How cottage improvements can save you a bundle in taxes
Thinking of selling your cottage? If your cottage or recreational property is not your principal residence – and for most people, it’s not – when you sell it, you’ll pay capital gains tax on any appreciation in its value from the time you bought it. So along with all those ongoing maintenance costs, property taxes, and other expenses associated with ownership of a vacation property, you’ll be paying a good chunk of any gain in value to the federal government. But something called the “adjusted cost base” can cut the tax bill. Here’s how.
The Canada Revenue Agency calculates the capital gain on the sale of a cottage as the proceeds of the sale minus the cost of selling and the adjusted cost base (ACB). Here’s where things get interesting, especially if you’ve owned the cottage for a long time.
You have to remember that as with any bureaucracy, the document is paramount. Sometimes, it seems as if it doesn’t even matter what’s on the document, as long as there is one, so the appropriate box can be checked off on the appropriate form deep within the bowels of the CRA district tax office.
At any rate, when you sell a property, there will be ample documentation relating to the costs of selling, and it will all be handy – much of it with your lawyer and real estate agent. So this shouldn’t be a problem.
The ACB is a different story. Obviously, the higher your ACB, the lower the net proceeds of the sale, and the lower your ultimate capital gains tax bill. Of course, the tax drones at the CRA are fully aware of this, so gains on second residences are often targeted for tax audits – just to ensure that the components of the ACB are documented and are all bona fide.
So what are the kinds of things that the CRA is likely to accept in your adjusted cost base?

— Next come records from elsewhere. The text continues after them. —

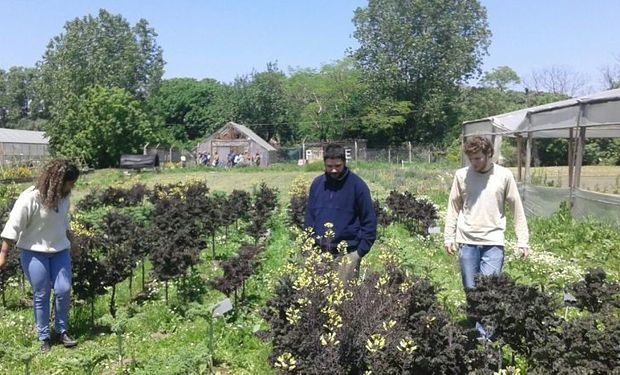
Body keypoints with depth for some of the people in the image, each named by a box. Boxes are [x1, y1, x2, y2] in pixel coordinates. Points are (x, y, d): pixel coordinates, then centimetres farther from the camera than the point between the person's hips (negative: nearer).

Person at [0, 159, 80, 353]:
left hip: (60, 250, 5)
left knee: (64, 290, 0)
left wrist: (69, 242, 24)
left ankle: (62, 331, 17)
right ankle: (44, 337, 17)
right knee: (41, 295, 3)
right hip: (34, 252, -5)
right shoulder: (30, 198, -20)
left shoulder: (63, 197, -1)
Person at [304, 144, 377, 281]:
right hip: (320, 252, 4)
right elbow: (309, 216, 12)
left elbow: (369, 220, -3)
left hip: (348, 253, -4)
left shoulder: (357, 185, -5)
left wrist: (361, 250, -9)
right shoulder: (317, 184, 6)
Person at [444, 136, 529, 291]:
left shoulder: (504, 175, -2)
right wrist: (449, 237, 3)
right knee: (470, 289, 8)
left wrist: (522, 241, 0)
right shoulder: (461, 175, 1)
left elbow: (517, 209, 2)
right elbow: (453, 208, 7)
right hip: (467, 242, 2)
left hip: (493, 243, -1)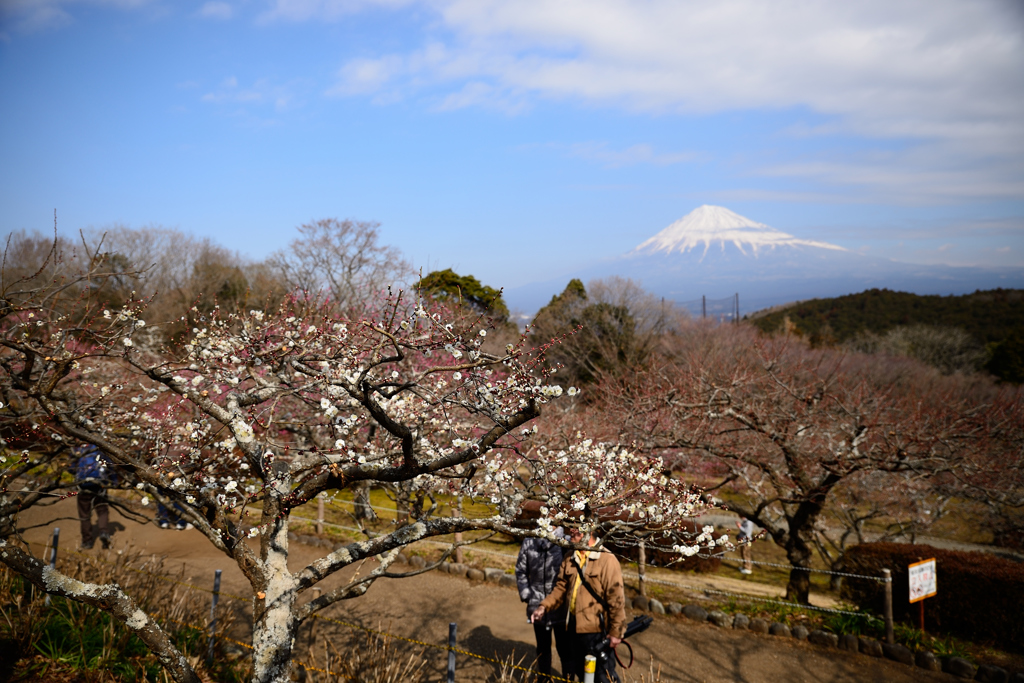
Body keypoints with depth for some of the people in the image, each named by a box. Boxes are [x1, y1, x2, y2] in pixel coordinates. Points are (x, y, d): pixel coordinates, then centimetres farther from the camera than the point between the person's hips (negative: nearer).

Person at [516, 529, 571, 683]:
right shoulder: (529, 542, -7)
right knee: (542, 647, 22)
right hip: (538, 607, 3)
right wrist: (526, 595, -1)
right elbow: (521, 571, 5)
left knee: (564, 647, 11)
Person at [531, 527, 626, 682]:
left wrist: (616, 631, -14)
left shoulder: (607, 560, -14)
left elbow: (616, 598, -14)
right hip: (573, 627, 7)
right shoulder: (569, 558, 7)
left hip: (596, 630, -7)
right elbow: (561, 587, 13)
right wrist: (544, 606, -1)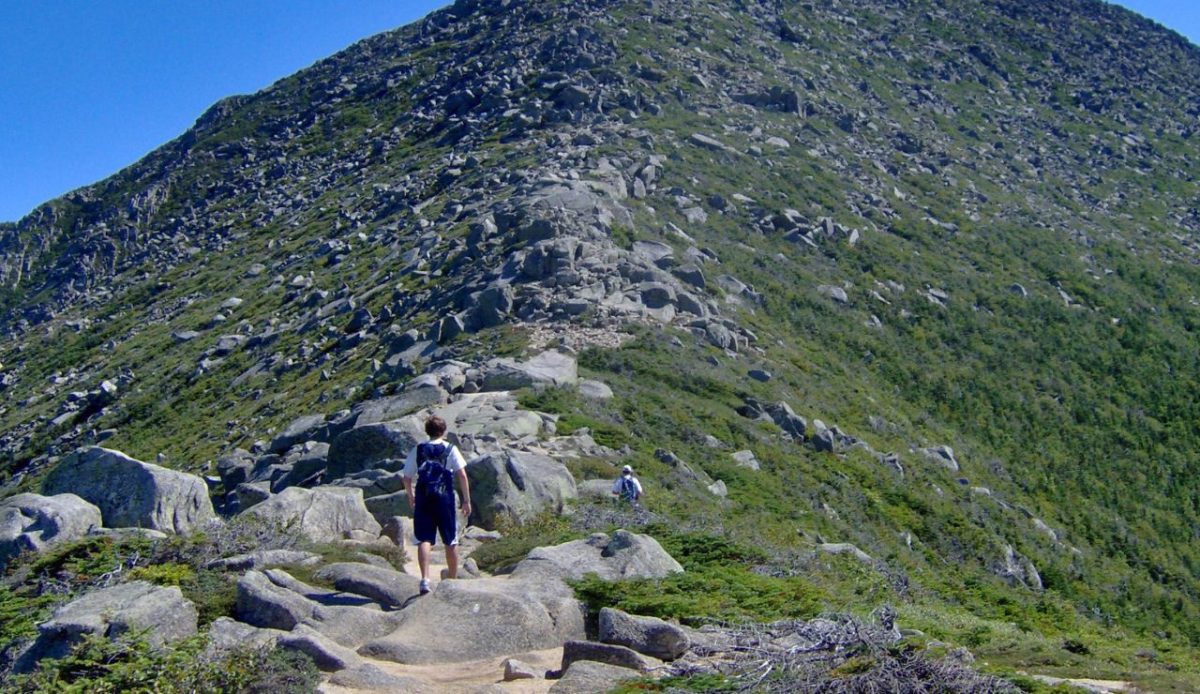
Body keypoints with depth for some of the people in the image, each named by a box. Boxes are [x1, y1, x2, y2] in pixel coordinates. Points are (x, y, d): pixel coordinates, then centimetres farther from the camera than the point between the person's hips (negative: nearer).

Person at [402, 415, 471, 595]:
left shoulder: (417, 450, 9)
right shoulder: (450, 449, 4)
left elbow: (407, 477, 11)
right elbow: (462, 475, -4)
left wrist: (411, 497, 26)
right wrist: (467, 500, 1)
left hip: (423, 499, 1)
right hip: (445, 498, -1)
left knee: (424, 540, -2)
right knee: (451, 541, 11)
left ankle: (425, 579, -18)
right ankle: (453, 580, 21)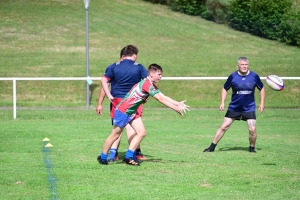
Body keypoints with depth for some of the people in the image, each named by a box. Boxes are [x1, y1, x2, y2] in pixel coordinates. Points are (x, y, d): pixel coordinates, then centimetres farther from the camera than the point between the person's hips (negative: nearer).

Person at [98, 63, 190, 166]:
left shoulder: (152, 86, 7)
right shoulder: (147, 84, -24)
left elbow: (164, 97, 6)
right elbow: (160, 99, -25)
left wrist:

Costs of acquisition. You’ll need proof of the original purchase price or some proof of value if the property was a gift or inheritance. Also, if you made an election to increase the ACB in 1994, you’ll need some evidence of that. Other costs of acquisition include such things as legal and inspection fees, land transfer taxes, sales commissions, survey, title insurance, and repairs to upgrade a property that was in disrepair (e.g., a new roof, flooring, walls, and so on), but you’ll have to demonstrate that the original purchase price would have been higher without these repairs.

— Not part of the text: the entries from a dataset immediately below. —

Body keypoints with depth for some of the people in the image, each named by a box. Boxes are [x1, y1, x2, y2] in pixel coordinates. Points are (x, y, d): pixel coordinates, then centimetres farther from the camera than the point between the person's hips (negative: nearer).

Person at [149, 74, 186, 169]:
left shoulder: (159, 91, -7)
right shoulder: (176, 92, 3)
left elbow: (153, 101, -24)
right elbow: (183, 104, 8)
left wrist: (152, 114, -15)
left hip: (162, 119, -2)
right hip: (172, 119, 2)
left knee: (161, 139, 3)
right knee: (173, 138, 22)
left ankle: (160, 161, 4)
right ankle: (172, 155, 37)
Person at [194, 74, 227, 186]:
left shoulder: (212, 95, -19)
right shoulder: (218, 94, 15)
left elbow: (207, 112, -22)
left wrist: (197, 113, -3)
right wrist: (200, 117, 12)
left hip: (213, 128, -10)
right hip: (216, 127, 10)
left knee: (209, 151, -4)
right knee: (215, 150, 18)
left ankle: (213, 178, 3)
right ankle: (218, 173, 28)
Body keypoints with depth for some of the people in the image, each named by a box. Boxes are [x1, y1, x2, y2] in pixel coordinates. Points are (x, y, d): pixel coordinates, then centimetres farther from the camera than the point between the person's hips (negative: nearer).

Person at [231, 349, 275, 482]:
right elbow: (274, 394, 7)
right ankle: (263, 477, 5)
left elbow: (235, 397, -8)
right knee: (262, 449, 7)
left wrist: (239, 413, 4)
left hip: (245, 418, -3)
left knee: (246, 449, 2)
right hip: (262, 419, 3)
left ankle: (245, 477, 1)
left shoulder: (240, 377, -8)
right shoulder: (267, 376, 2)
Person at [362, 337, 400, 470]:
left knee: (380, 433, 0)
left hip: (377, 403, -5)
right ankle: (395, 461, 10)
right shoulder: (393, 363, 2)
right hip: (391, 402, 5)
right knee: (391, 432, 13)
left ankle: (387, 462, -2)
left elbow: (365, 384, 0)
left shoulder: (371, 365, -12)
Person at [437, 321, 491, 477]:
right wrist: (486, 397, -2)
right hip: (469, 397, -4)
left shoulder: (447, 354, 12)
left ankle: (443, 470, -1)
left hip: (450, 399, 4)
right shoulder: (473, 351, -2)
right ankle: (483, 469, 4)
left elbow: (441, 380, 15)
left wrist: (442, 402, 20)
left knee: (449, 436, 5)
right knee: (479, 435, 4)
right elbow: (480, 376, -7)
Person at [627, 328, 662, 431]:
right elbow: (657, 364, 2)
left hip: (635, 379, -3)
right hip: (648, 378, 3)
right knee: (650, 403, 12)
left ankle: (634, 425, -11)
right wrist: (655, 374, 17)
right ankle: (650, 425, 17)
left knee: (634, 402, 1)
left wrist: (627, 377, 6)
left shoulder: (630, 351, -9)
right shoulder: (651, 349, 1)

Related property improvements. These include items not directly related to the building, such as a new water system, well, septic or holding tank, property drainage improvements, fixed decks and docks, and access driveway. It’s important to remember that these can be included in ACB if they are “new” and not a result of ongoing maintenance, which generally cannot be included in ACB. Receipts and proofs of payment are essential.

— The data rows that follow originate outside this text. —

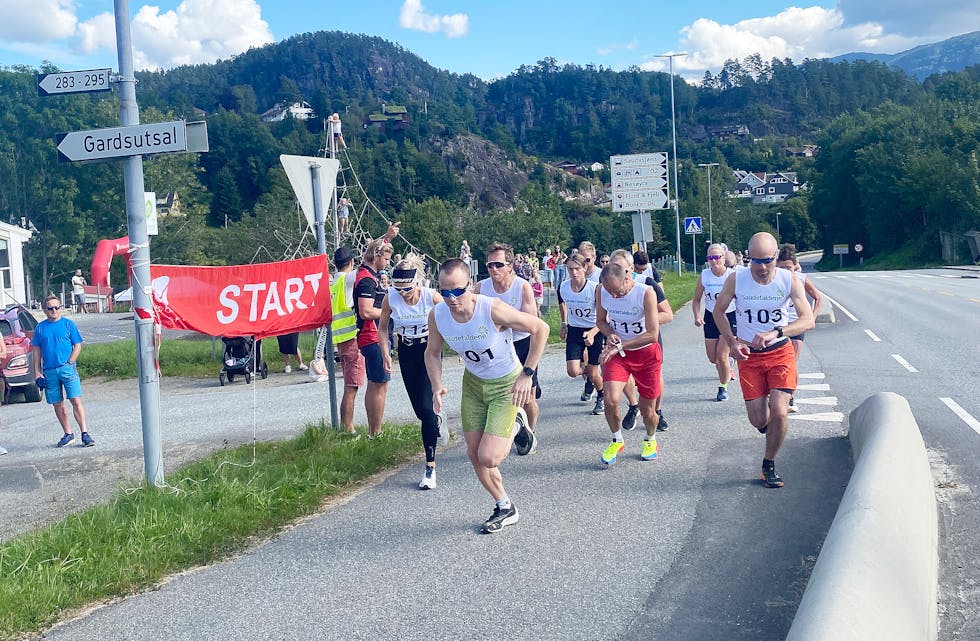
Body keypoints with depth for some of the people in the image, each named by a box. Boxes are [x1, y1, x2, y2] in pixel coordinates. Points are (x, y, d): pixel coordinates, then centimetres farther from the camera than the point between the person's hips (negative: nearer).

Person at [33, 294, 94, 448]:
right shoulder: (40, 328, 9)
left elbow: (77, 346, 3)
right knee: (57, 404, 8)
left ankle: (85, 433, -10)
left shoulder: (68, 324, 3)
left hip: (67, 368, -3)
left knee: (76, 400, -11)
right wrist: (37, 373, 6)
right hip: (49, 371, 3)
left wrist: (70, 362, -10)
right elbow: (37, 351, 12)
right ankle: (68, 434, 19)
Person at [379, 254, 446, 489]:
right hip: (406, 352, 3)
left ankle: (430, 467, -8)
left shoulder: (431, 296, -21)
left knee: (426, 406, -14)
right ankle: (437, 422, 47)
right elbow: (382, 327, 2)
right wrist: (385, 354, -5)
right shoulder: (391, 298, -16)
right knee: (419, 409, 7)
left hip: (429, 349, -3)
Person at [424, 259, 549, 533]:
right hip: (473, 382, 5)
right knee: (474, 454, 7)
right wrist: (437, 386, -12)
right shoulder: (437, 315, -17)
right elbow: (432, 352, 4)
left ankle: (516, 424, 18)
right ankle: (505, 509, 29)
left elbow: (540, 328, -20)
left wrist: (527, 374, -19)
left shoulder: (493, 309, -32)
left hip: (507, 385, -5)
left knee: (488, 458, -14)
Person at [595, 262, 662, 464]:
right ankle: (617, 441, 8)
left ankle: (650, 440, 39)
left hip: (646, 353, -2)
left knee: (647, 410, 5)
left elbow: (653, 335, -24)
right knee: (610, 399, -19)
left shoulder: (646, 293, -23)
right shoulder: (602, 291, -11)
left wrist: (620, 345, -28)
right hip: (617, 352, 2)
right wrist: (610, 335, -15)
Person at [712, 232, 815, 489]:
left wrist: (775, 333, -35)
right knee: (758, 420, -1)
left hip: (781, 353, 0)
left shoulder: (789, 280, -13)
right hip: (748, 355, 1)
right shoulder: (735, 279, -11)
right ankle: (764, 417, 39)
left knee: (779, 413, -14)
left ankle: (769, 465, 9)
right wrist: (732, 342, -9)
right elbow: (718, 311, 5)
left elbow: (808, 320, -20)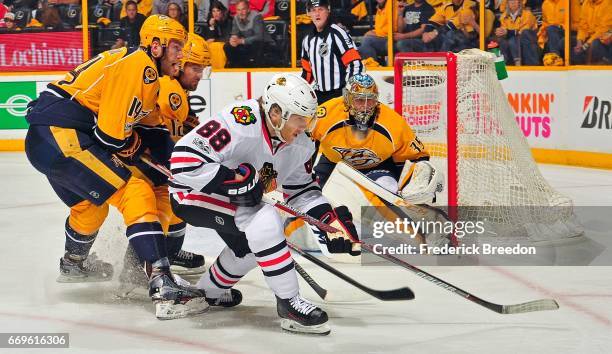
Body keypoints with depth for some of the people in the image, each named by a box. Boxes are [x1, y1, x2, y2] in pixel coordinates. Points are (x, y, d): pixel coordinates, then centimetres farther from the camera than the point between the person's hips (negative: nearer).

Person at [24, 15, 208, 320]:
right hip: (64, 136, -11)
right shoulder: (140, 66, -11)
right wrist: (132, 147, 2)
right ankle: (163, 287, -26)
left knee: (90, 204, 34)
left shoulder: (143, 69, 21)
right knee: (136, 195, -15)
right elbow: (111, 131, -16)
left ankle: (72, 265, 62)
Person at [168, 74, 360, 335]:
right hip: (193, 192, -10)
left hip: (231, 196, 10)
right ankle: (289, 303, -20)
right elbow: (184, 159, -35)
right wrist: (236, 180, -32)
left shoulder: (298, 144, -5)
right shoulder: (239, 124, -31)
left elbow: (302, 190, 8)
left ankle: (209, 290, 45)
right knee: (265, 221, -27)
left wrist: (331, 219, -7)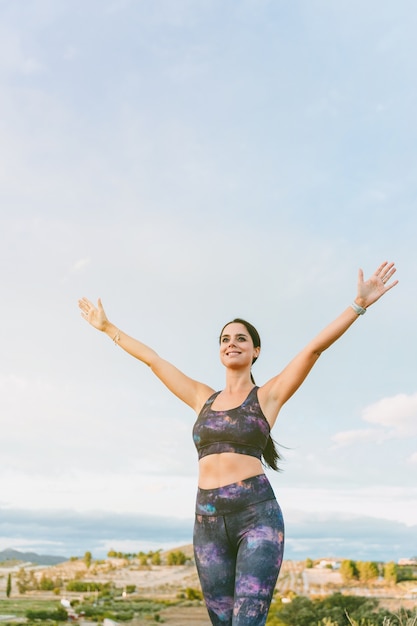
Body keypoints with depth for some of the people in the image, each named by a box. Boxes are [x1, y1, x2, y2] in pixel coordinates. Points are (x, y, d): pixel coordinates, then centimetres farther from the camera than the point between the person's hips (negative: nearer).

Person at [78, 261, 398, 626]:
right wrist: (107, 327, 28)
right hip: (208, 520, 4)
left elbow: (315, 347, -4)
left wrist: (359, 304, -11)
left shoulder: (269, 395, 6)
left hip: (258, 514, -4)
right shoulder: (203, 398, 17)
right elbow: (152, 359, 22)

Qualifying renovations. Here’s where things get a little fuzzy. Renovations that introduce elements to the structure of the cottage or residence that weren’t there before will generally qualify to be included in the ACB. Perhaps you added a bathroom (and all the fixtures), or a new deck, or even a couple of new bedrooms that expanded the size of the cottage. All these would be accepted in the ACB.
The test that CRA uses to determine whether the item is ongoing maintenance or an improvement is to assess whether the building has actually been improved as a result or whether it’s simply been restored to its previous state. So a coat of stain on old siding won’t count, but an upgrade from rotting wood siding to quality aluminum or brick would. Other types of improvements that generally are acceptable in ACB are new windows and doors, new flooring or walls, and upgraded kitchen and bathroom fixtures. Keep all receipts and proofs of payment. (Repetitive, I know, but I can’t stress the importance of this enough.)
Reporting the sale
Finally, remember that unless you specifically report the gain on the sale of your recreational or secondary property when you file your taxes for the year, the CRA will assume you have designated that property as your principal residence. So if you have more than one property that could be designated as a principal residence, be sure to discuss which one to designate as such with your financial planner before you put that cottage up for sale.